In opposite to Jess, Sabine ( my girlfriend ) likes the game. She don’ t like our classic eurogames ( i don’t like it too ), she said doin’ this ” put one meeple here to get this, then a meeple there to get that” and on the end someone has won with 94 vp’ and the last still has 33 ( no matter how bad or crappy he was playing ) is boring. She really likes games with that sudden death feeling like Legendary Alien or Star Realms. Back to London. We found the game mechanic brilliant. The city you build and run only one time. So it is crucial and you have to think what you are playing. But sadly, sometimes it is dictaded by the money you have.
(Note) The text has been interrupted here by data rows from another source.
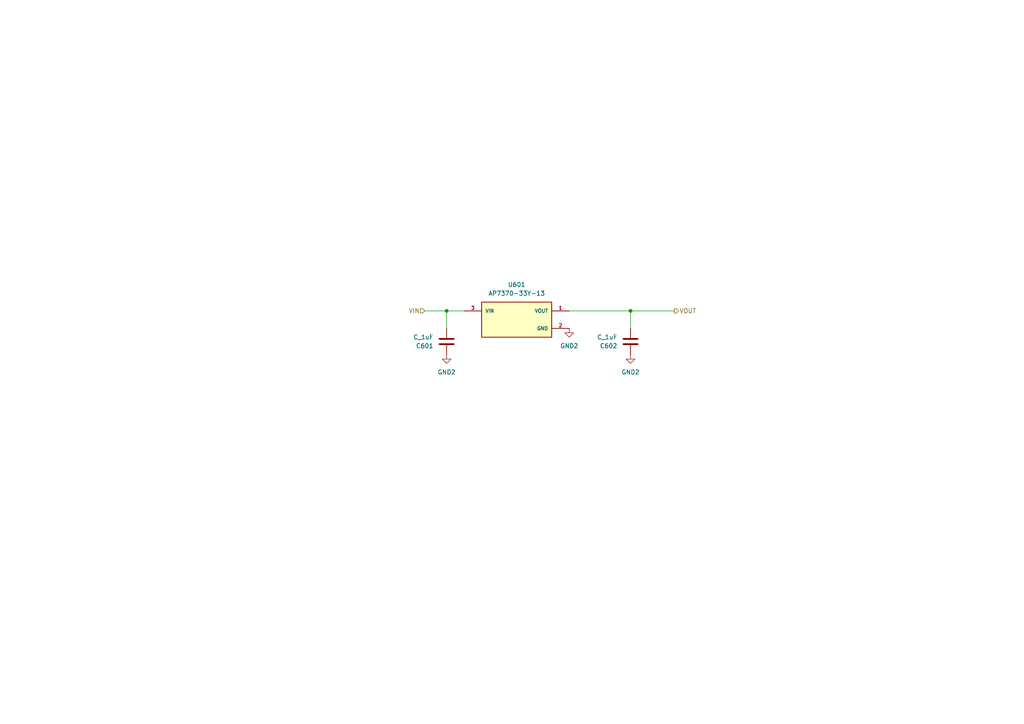
<source format=kicad_sch>
(kicad_sch (version 20211123) (generator eeschema)

  (uuid dc9c7c01-04f2-4ccf-8df0-16b847b22406)

  (paper "A4")

  

  (junction (at 129.54 90.17) (diameter 0) (color 0 0 0 0)
    (uuid 419723fa-9387-426e-8a07-f3b28c4a4e2e)
  )
  (junction (at 182.88 90.17) (diameter 0) (color 0 0 0 0)
    (uuid d06c0022-fc93-4267-81af-e797fa4de102)
  )

  (wire (pts (xy 123.19 90.17) (xy 129.54 90.17))
    (stroke (width 0) (type default) (color 0 0 0 0))
    (uuid 10c7272b-30cf-44c3-b8a8-c2d3317d3690)
  )
  (wire (pts (xy 182.88 90.17) (xy 182.88 95.25))
    (stroke (width 0) (type default) (color 0 0 0 0))
    (uuid 28f19887-5d08-4480-a82f-c3f281dd99c7)
  )
  (wire (pts (xy 182.88 90.17) (xy 195.58 90.17))
    (stroke (width 0) (type default) (color 0 0 0 0))
    (uuid 65eda07a-17b4-4fef-8cd9-0f1b77f4342a)
  )
  (wire (pts (xy 165.1 90.17) (xy 182.88 90.17))
    (stroke (width 0) (type default) (color 0 0 0 0))
    (uuid bc0943fd-3f82-451e-b132-02303596258d)
  )
  (wire (pts (xy 129.54 90.17) (xy 134.62 90.17))
    (stroke (width 0) (type default) (color 0 0 0 0))
    (uuid c72d6ab8-b6e0-4d72-a09c-bb360097e5a9)
  )
  (wire (pts (xy 129.54 90.17) (xy 129.54 95.25))
    (stroke (width 0) (type default) (color 0 0 0 0))
    (uuid e895796c-2307-43a3-b698-d618d8c62b5a)
  )

  (hierarchical_label "VIN" (shape input) (at 123.19 90.17 180)
    (effects (font (size 1.27 1.27)) (justify right))
    (uuid 295ec108-3fd3-4a75-9f46-e5824747e693)
  )
  (hierarchical_label "VOUT" (shape output) (at 195.58 90.17 0)
    (effects (font (size 1.27 1.27)) (justify left))
    (uuid 8d51f32c-899f-497e-b2f0-a4eaed14b709)
  )

  (symbol (lib_id "formula:C_1uF") (at 182.88 100.33 0) (unit 1)
    (in_bom yes) (on_board yes) (fields_autoplaced)
    (uuid 4c7ea2bd-e9d9-4bb0-8d5a-63cebe37fb3e)
    (property "Reference" "C602" (id 0) (at 179.07 100.3301 0)
      (effects (font (size 1.27 1.27)) (justify right))
    )
    (property "Value" "C_1uF" (id 1) (at 179.07 97.7901 0)
      (effects (font (size 1.27 1.27)) (justify right))
    )
    (property "Footprint" "footprints:C_0805_OEM" (id 2) (at 183.8452 85.09 0)
      (effects (font (size 1.27 1.27)) hide)
    )
    (property "Datasheet" "https://media.digikey.com/pdf/Data%20Sheets/Samsung%20PDFs/CL21B105KBFNNNG_Spec.pdf" (id 3) (at 183.515 78.74 0)
      (effects (font (size 1.27 1.27)) hide)
    )
    (property "PurchasingLink" "https://www.digikey.com/en/products/detail/samsung-electro-mechanics/CL21B105KBFNNNG/3894467" (id 4) (at 193.675 87.63 0)
      (effects (font (size 1.524 1.524)) hide)
    )
    (property "MFN" "DK" (id 5) (at 182.88 100.33 0)
      (effects (font (size 1.27 1.27)) hide)
    )
    (property "MPN" "1276-6470-1-ND" (id 6) (at 182.88 100.33 0)
      (effects (font (size 1.27 1.27)) hide)
    )
    (pin "1" (uuid 0722b984-5998-4659-bf99-b17b5946f187))
    (pin "2" (uuid d08bf06a-2cf2-4530-98a8-7d5af7e8205c))
  )

  (symbol (lib_name "GND2_1") (lib_id "power:GND2") (at 165.1 95.25 0) (unit 1)
    (in_bom yes) (on_board yes) (fields_autoplaced)
    (uuid 6d587477-689d-45ed-9f38-a5d95afb8cb6)
    (property "Reference" "#PWR?" (id 0) (at 165.1 101.6 0)
      (effects (font (size 1.27 1.27)) hide)
    )
    (property "Value" "LV_GND" (id 1) (at 165.1 100.33 0))
    (property "Footprint" "" (id 2) (at 165.1 95.25 0)
      (effects (font (size 1.27 1.27)) hide)
    )
    (property "Datasheet" "" (id 3) (at 165.1 95.25 0)
      (effects (font (size 1.27 1.27)) hide)
    )
    (pin "1" (uuid 1fcb1dd3-a791-4723-a681-e4521412596a))
  )

  (symbol (lib_id "formula:C_1uF") (at 129.54 100.33 0) (unit 1)
    (in_bom yes) (on_board yes) (fields_autoplaced)
    (uuid 863472fc-7899-443b-b602-51db9e73c9a4)
    (property "Reference" "C601" (id 0) (at 125.73 100.3301 0)
      (effects (font (size 1.27 1.27)) (justify right))
    )
    (property "Value" "C_1uF" (id 1) (at 125.73 97.7901 0)
      (effects (font (size 1.27 1.27)) (justify right))
    )
    (property "Footprint" "footprints:C_0805_OEM" (id 2) (at 130.5052 85.09 0)
      (effects (font (size 1.27 1.27)) hide)
    )
    (property "Datasheet" "https://media.digikey.com/pdf/Data%20Sheets/Samsung%20PDFs/CL21B105KBFNNNG_Spec.pdf" (id 3) (at 130.175 78.74 0)
      (effects (font (size 1.27 1.27)) hide)
    )
    (property "PurchasingLink" "https://www.digikey.com/en/products/detail/samsung-electro-mechanics/CL21B105KBFNNNG/3894467" (id 4) (at 140.335 87.63 0)
      (effects (font (size 1.524 1.524)) hide)
    )
    (property "MFN" "DK" (id 5) (at 129.54 100.33 0)
      (effects (font (size 1.27 1.27)) hide)
    )
    (property "MPN" "1276-6470-1-ND" (id 6) (at 129.54 100.33 0)
      (effects (font (size 1.27 1.27)) hide)
    )
    (pin "1" (uuid 26eac2d1-d98e-4e0c-b535-c0d3b0309fa0))
    (pin "2" (uuid 2e5bd3b1-7cbf-4a0a-8282-c9e23bd0a7ec))
  )

  (symbol (lib_name "GND2_1") (lib_id "power:GND2") (at 129.54 102.87 0) (unit 1)
    (in_bom yes) (on_board yes) (fields_autoplaced)
    (uuid d22427d9-a4d1-4c18-9a85-0f41a436d7fb)
    (property "Reference" "#PWR?" (id 0) (at 129.54 109.22 0)
      (effects (font (size 1.27 1.27)) hide)
    )
    (property "Value" "LV_GND" (id 1) (at 129.54 107.95 0))
    (property "Footprint" "" (id 2) (at 129.54 102.87 0)
      (effects (font (size 1.27 1.27)) hide)
    )
    (property "Datasheet" "" (id 3) (at 129.54 102.87 0)
      (effects (font (size 1.27 1.27)) hide)
    )
    (pin "1" (uuid 54b6ad57-9e73-4db9-8c5d-5a8d626c337a))
  )

  (symbol (lib_name "GND2_1") (lib_id "power:GND2") (at 182.88 102.87 0) (unit 1)
    (in_bom yes) (on_board yes) (fields_autoplaced)
    (uuid d3625542-64b6-4767-8ee9-e87066741c98)
    (property "Reference" "#PWR?" (id 0) (at 182.88 109.22 0)
      (effects (font (size 1.27 1.27)) hide)
    )
    (property "Value" "LV_GND" (id 1) (at 182.88 107.95 0))
    (property "Footprint" "" (id 2) (at 182.88 102.87 0)
      (effects (font (size 1.27 1.27)) hide)
    )
    (property "Datasheet" "" (id 3) (at 182.88 102.87 0)
      (effects (font (size 1.27 1.27)) hide)
    )
    (pin "1" (uuid d1721583-3168-49e4-8c80-d024e9482d75))
  )

  (symbol (lib_id "OEM:AP7370-33Y-13") (at 149.86 92.71 0) (unit 1)
    (in_bom yes) (on_board yes) (fields_autoplaced)
    (uuid de67c23f-7d10-467a-b7bf-b5f6d36f74ea)
    (property "Reference" "U601" (id 0) (at 149.86 82.55 0))
    (property "Value" "AP7370-33Y-13" (id 1) (at 149.86 85.09 0))
    (property "Footprint" "footprints:AP7370-33Y-13" (id 2) (at 149.86 78.74 0)
      (effects (font (size 1.27 1.27)) (justify bottom) hide)
    )
    (property "Datasheet" "" (id 3) (at 149.86 92.71 0)
      (effects (font (size 1.27 1.27)) hide)
    )
    (property "STANDARD" "Manufacturer Recommendations" (id 4) (at 149.86 81.28 0)
      (effects (font (size 1.27 1.27)) (justify bottom) hide)
    )
    (property "PARTREV" "1 - 2" (id 5) (at 149.86 86.36 0)
      (effects (font (size 1.27 1.27)) (justify bottom) hide)
    )
    (property "MAXIMUM_PACKAGE_HEIGHT" "1.6 mm" (id 6) (at 151.13 83.82 0)
      (effects (font (size 1.27 1.27)) (justify bottom) hide)
    )
    (property "MANUFACTURER" "Diodes Incorporated" (id 7) (at 149.86 74.93 0)
      (effects (font (size 1.27 1.27)) (justify bottom) hide)
    )
    (pin "1" (uuid 898e210d-7ff2-490f-afc4-6f33936869fc))
    (pin "2" (uuid ad3c21f5-e3d5-4663-9c54-4c210c13d006))
    (pin "3" (uuid 196615d0-df80-46d6-b926-df5c2591f1de))
  )
)

</source>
A loan early can be okay, to take 3 can be devastating if you find not enough sources of money for the payback.
The ” poverty problem”. This is a little “devilish” game idea. And the real interactice factor in the game. It don’t matter how much poverty you generate, as long it is in the range of your opponent. So you really have to watch the others and build your “poverty strategy” around that. The opponents seem to build more poverty . I try to get as few as possible, maybe i will win the game due to that in the end…?? Can work, but the others watching you too…..
Great game mechanism.
And it is a card game after all. It is rarely, but there can be games where a player always draw the cards he need and the other mostly not. So a little luck is involved too. We think that should be in a good game. We don’t wanna play Chess.
Now to the con of the game ( for us ) :
A two player game of this last’s too long. That’s why we do 2 house rules. We play with only 74 cards ( we tried a few amounts, this gives games around 45 – 50 minutes which suits us with London ). A pros of this is, there are not all cards in the game. Sometimes more paupers, sometimes fewer money…..add variety. Second we limited loans to one in the game. Reason : if you play with fewer cards a shorter game, a player who gets more money cards can do more loans. This is a advance the other player never can overtook in the given time ( a compromise ). We had this in games and made this rule after that.
So, for us this game is 9 out of 10.